Review notes and reports from a patient’s file, along with external research and clinical expertise, to determine the most individually tailored treatment path. This ensures that each patient receives the most appropriate and effective care.
Examine available chemical data and compounds to determine the optimal combinations using scientific design principles. Summarize the chemical data to describe preferred conditions, size, functionality, toxicity, bioactivity, and bioavailability, ensuring the most effective and safe use of compounds.
Forecast a drug’s effects and side effects by analyzing and interpreting biomedical data from research experiments. Support the identification of suitable candidates for clinical trials by examining genetic information and related documentation, ensuring the selection of the most appropriate participants.

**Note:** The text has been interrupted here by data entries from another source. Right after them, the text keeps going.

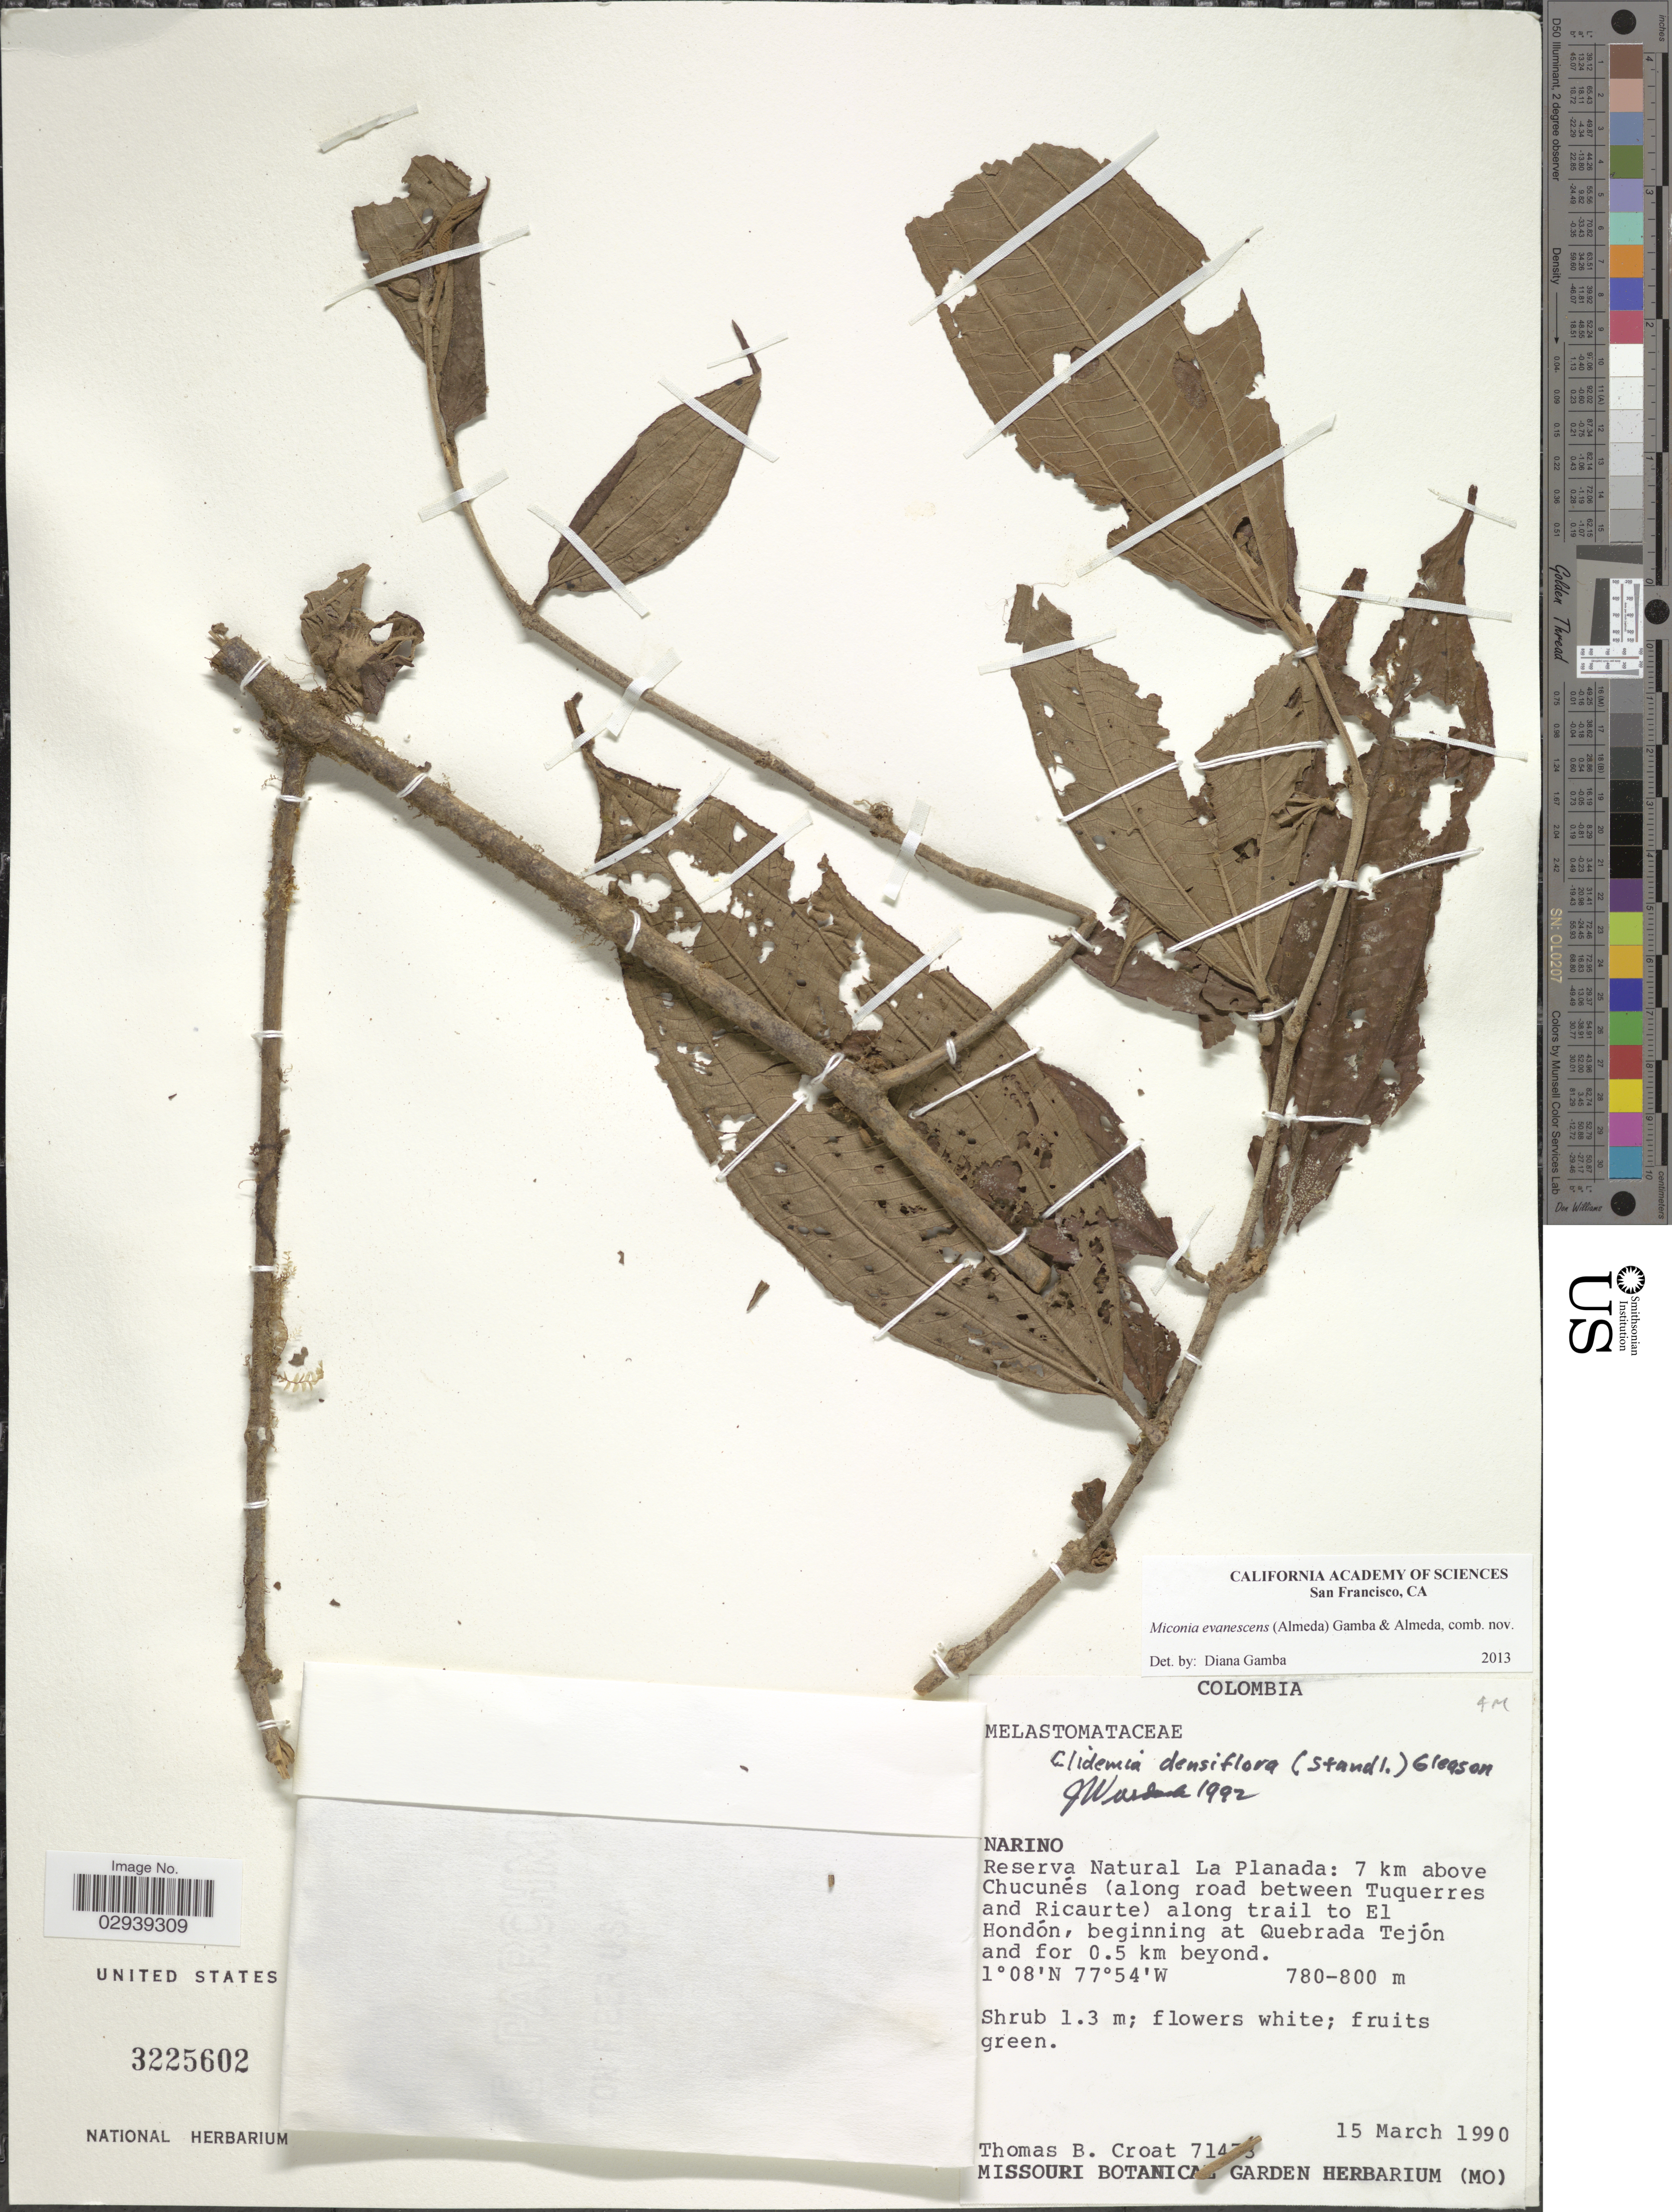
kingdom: Plantae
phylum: Tracheophyta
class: Magnoliopsida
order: Myrtales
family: Melastomataceae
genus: Miconia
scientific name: Miconia evanescens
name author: (Almeda) Gamba & Almeda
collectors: T. B. Croat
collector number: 714!3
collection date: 1990-03-15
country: Colombia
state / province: Nariño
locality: Reserva Natural La Planada: 7 km above Chucunés (along road between Tuquerres and Ricaurte) along trail to El Hondón, beginning at Quebrada Tejón and for 0.5 km beyond.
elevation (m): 780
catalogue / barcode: US 3225602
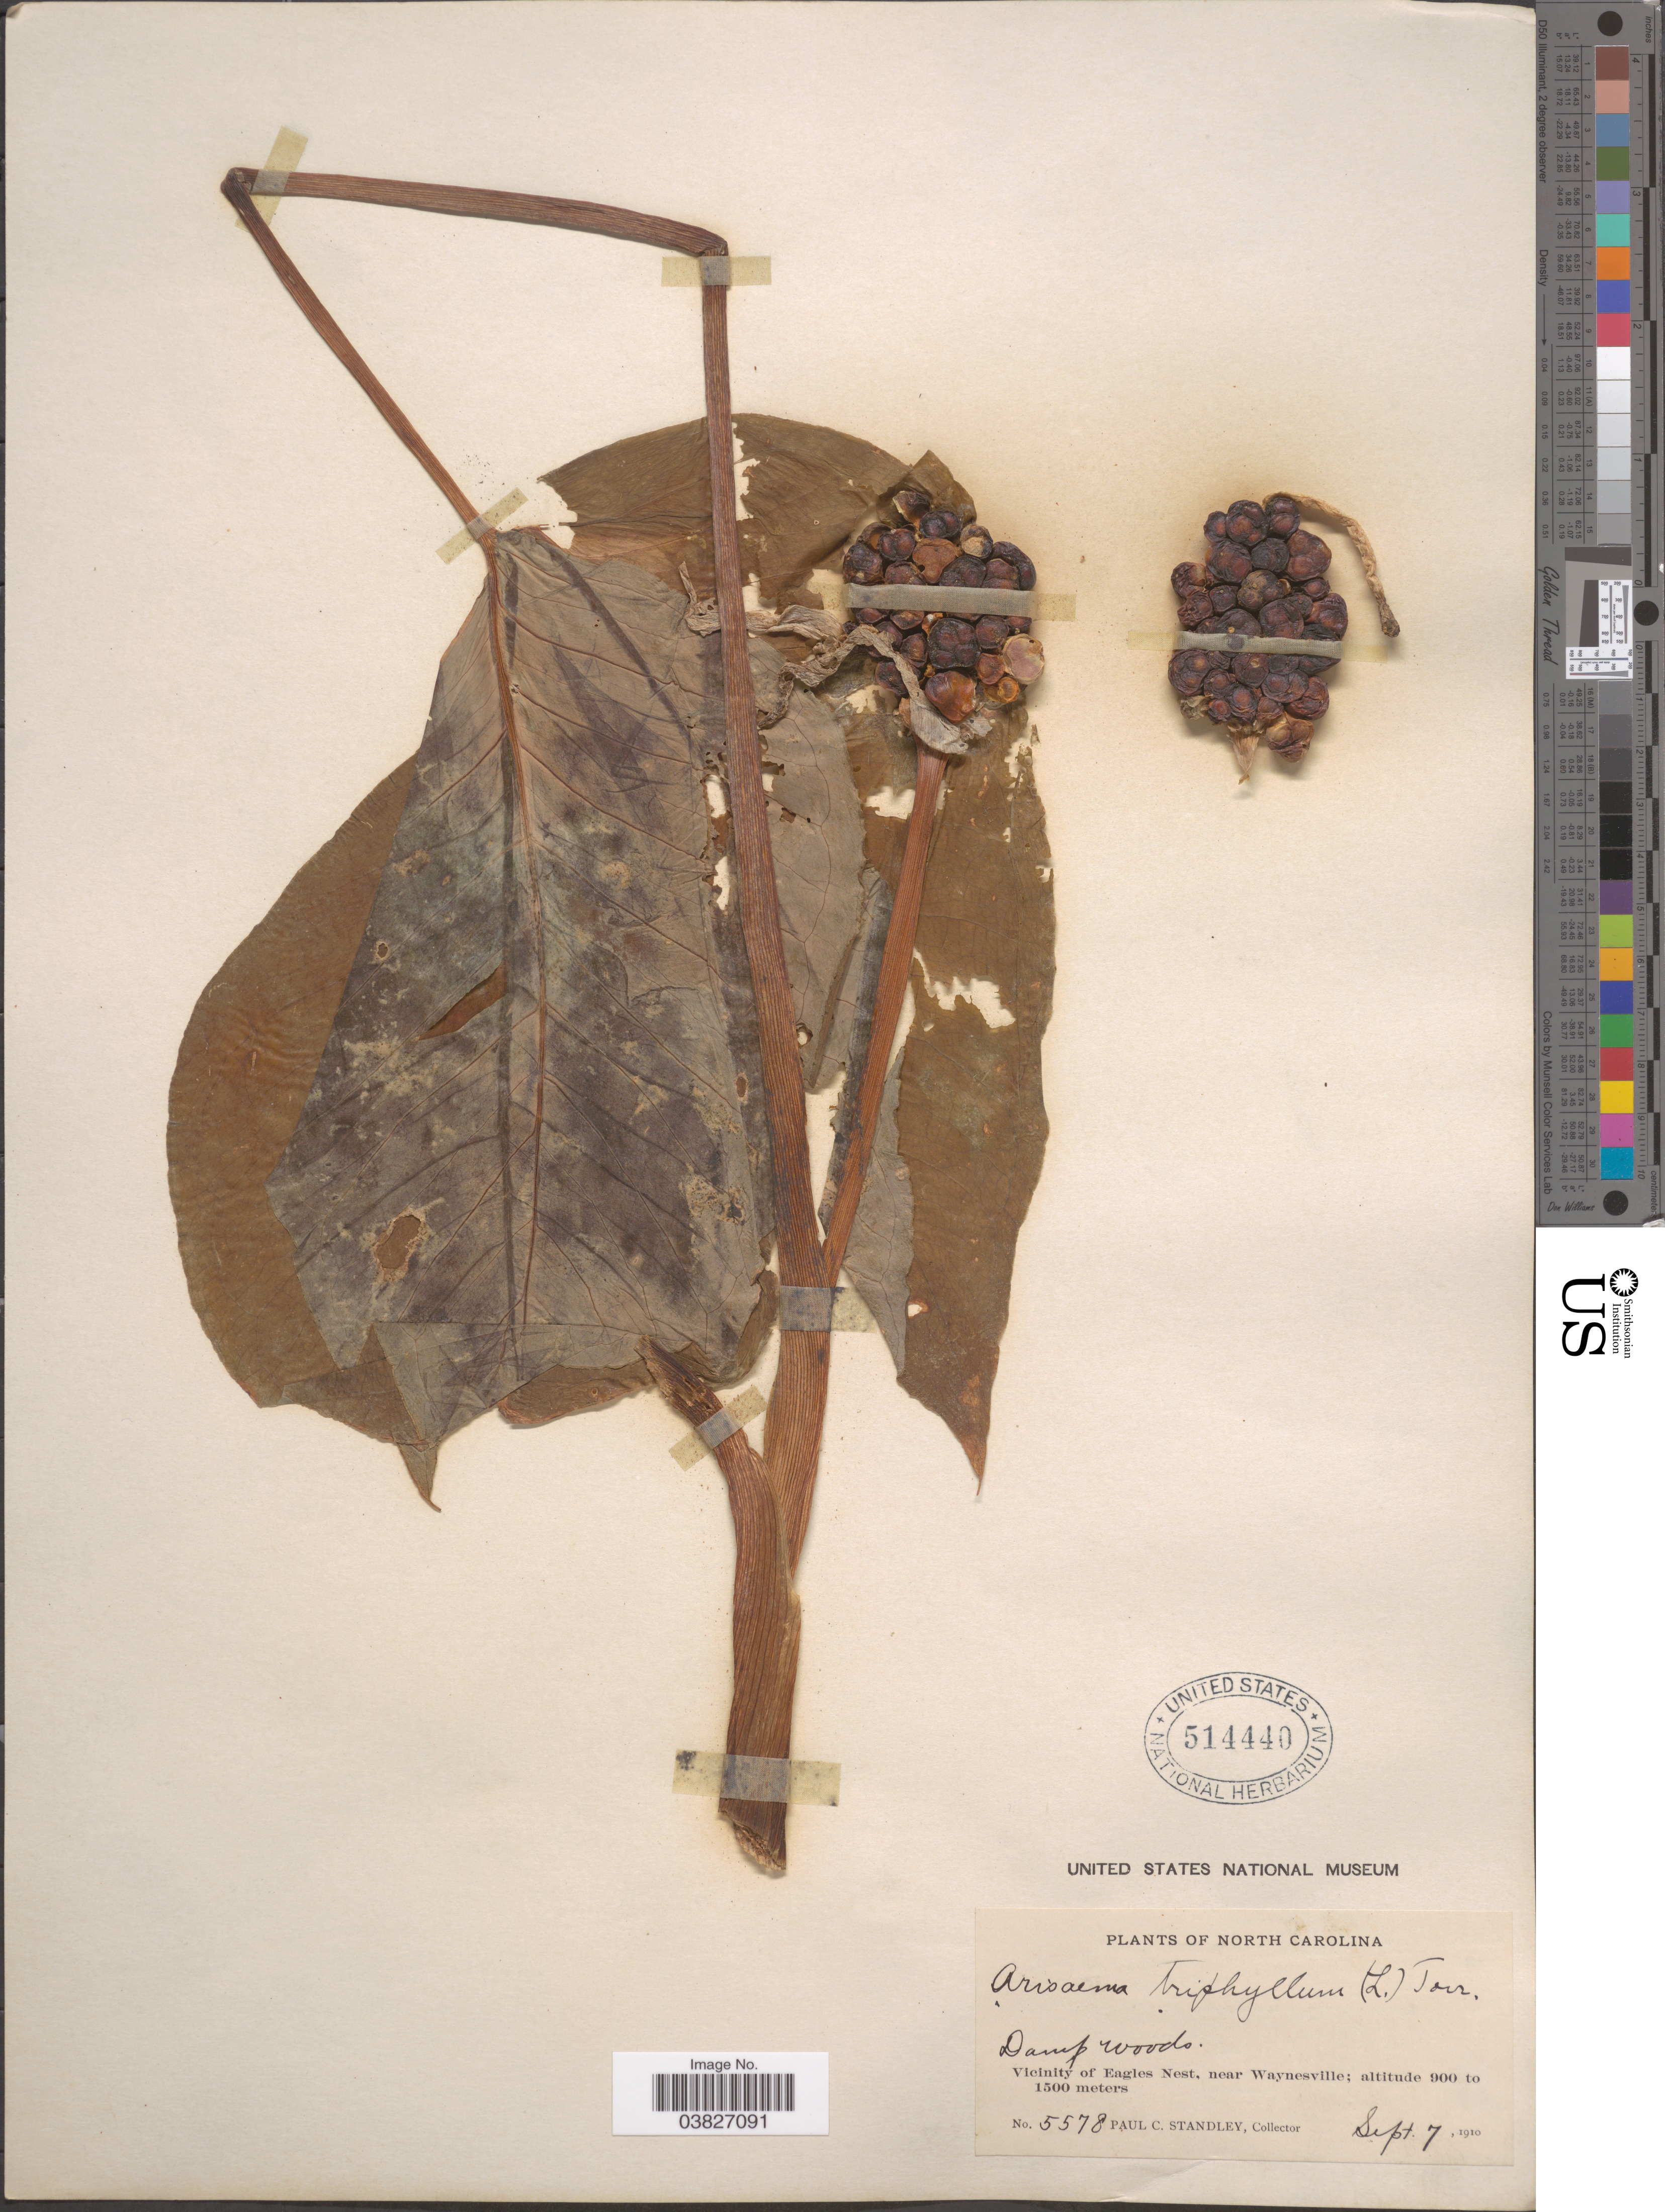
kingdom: Plantae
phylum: Tracheophyta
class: Liliopsida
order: Alismatales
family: Araceae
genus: Arisaema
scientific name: Arisaema triphyllum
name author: (L.) Schott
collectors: P. C. Standley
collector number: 5578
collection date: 1910-09-07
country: United States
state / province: North Carolina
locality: Vicinity of Eagles Nest, near Waynesville.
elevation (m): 900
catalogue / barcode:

Forecast potential increases in patient volume and use scenario analyses to anticipate the necessary staffing and supplies. Adjust schedules and staff numbers according to patient traffic predictions. Continuously assess and adjust personnel needs, updating staff schedules and sending real-time alerts and reminders to ensure optimal staffing levels.
Calculate bill amounts by considering costs for medicines, wardroom, food, and doctor fees. Generate the bill and notify patients of the amount via email or SMS. Generate and post claims by retrieving appropriate code eligibility and treatment information. Verify claims, patient prescription pickups, upcoming medical tests, and doctor’s appointments to ensure accurate billing and patient information.
Estimate patient traffic and wait times by predicting volume and transfer capabilities. Propose corrective actions to decrease wait times and communicate with other hospitals to manage patient flow. Resolve patient queries regarding appointments, services, transactions, and other details through a self-service digital platform that leverages chatbots for efficient and timely responses.